Data excerpts:
◆ ◆ ◆ ◆

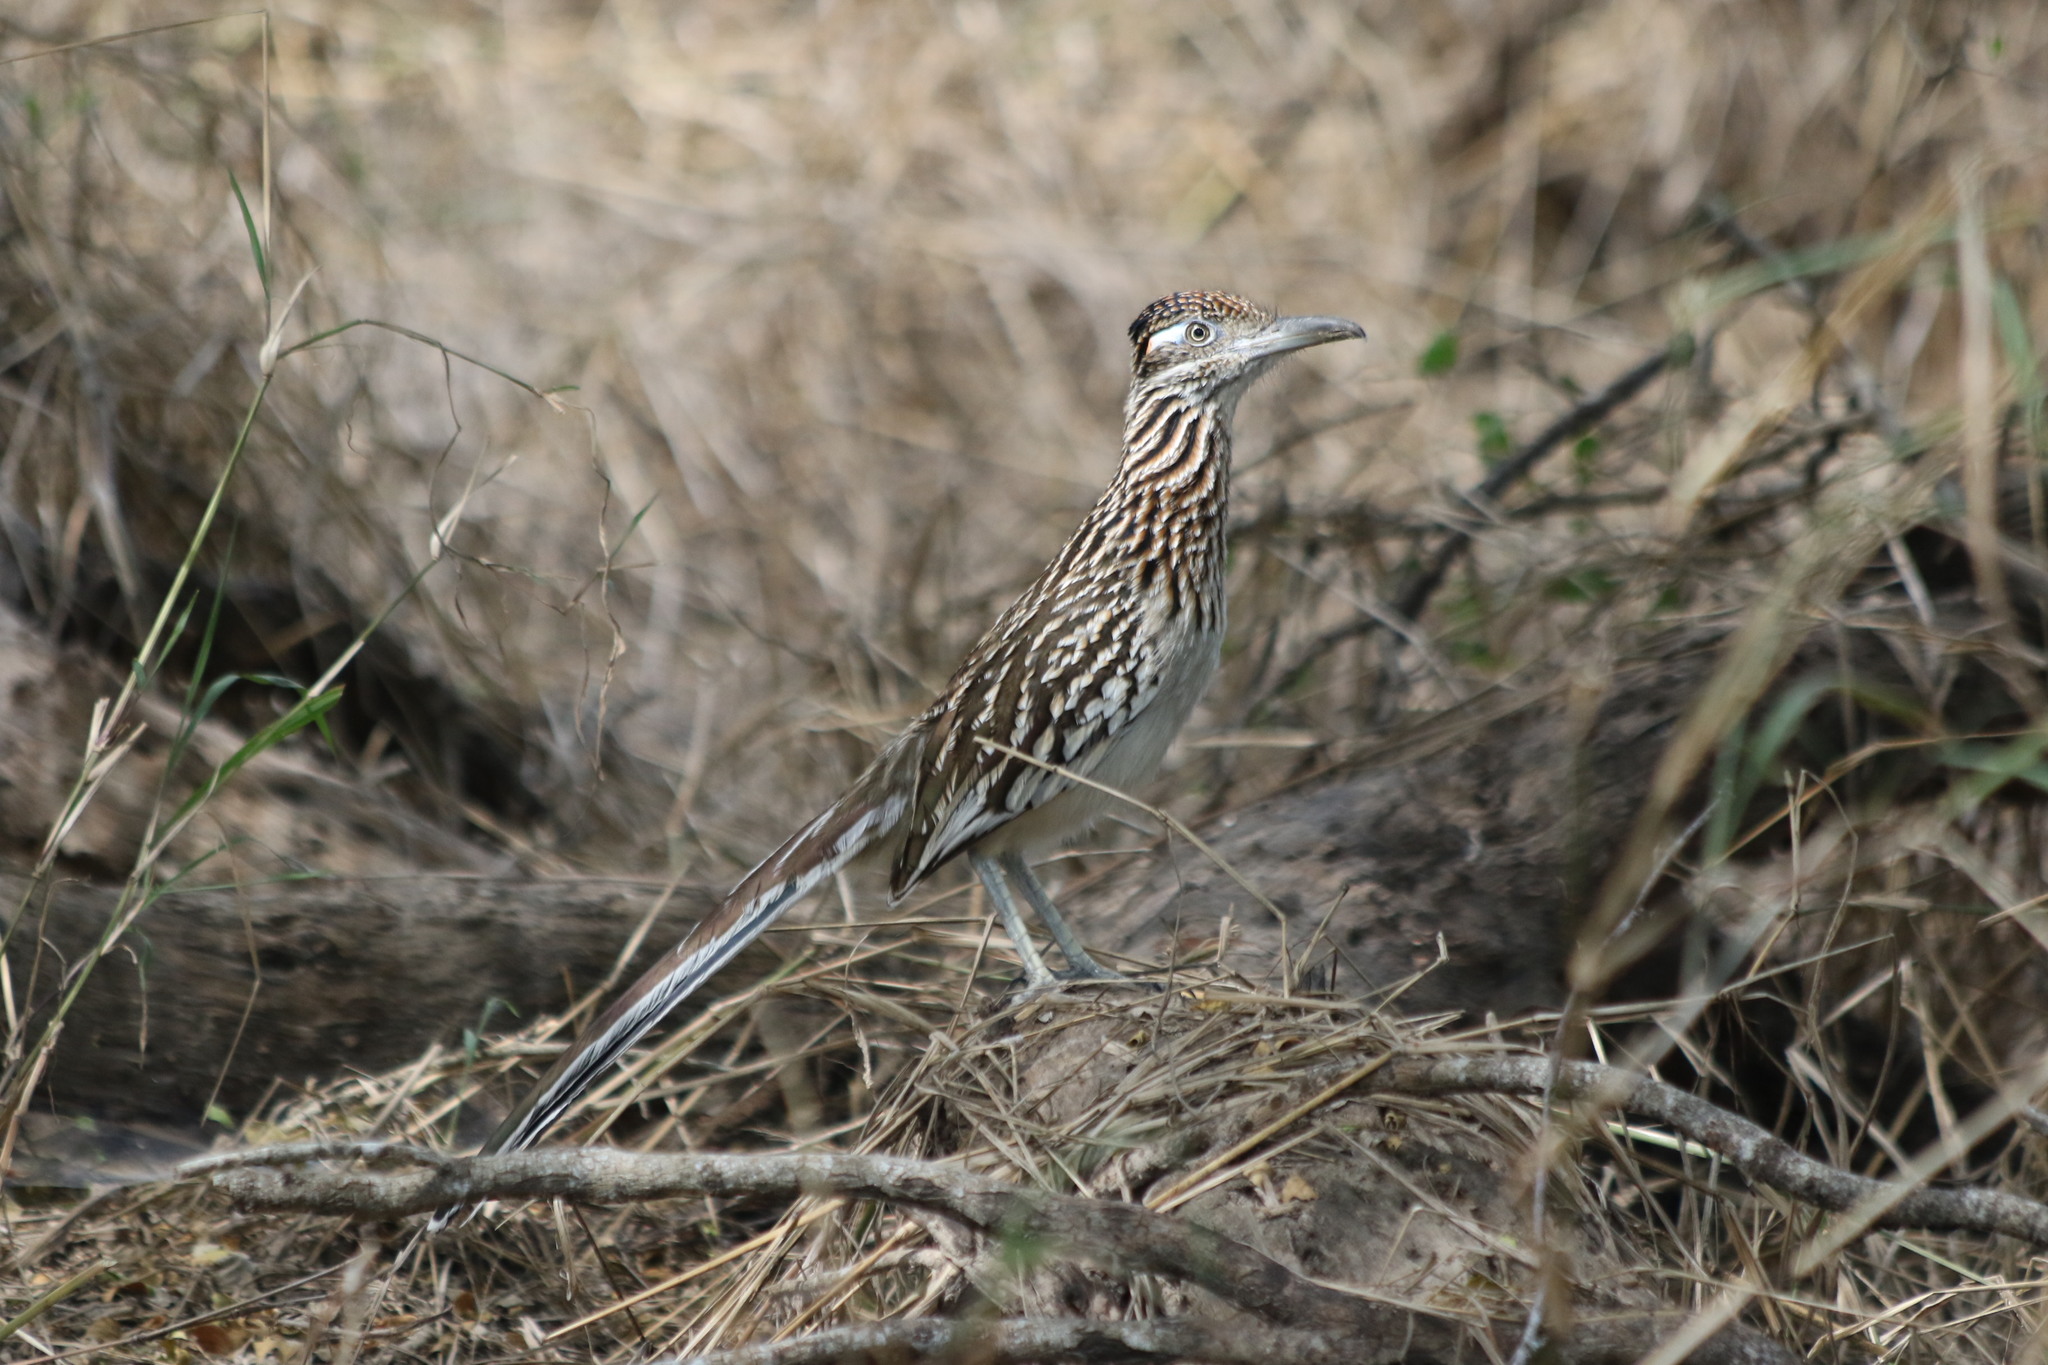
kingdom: Animalia
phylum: Chordata
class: Aves
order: Cuculiformes
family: Cuculidae
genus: Geococcyx
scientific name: Geococcyx californianus
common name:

◆ ◆ ◆ ◆

Short exercise: Repeat the lines of the items from the one containing "order: Cuculiformes" up to and including the final line.

The completed task:
order: Cuculiformes
family: Cuculidae
genus: Geococcyx
scientific name: Geococcyx californianus
common name:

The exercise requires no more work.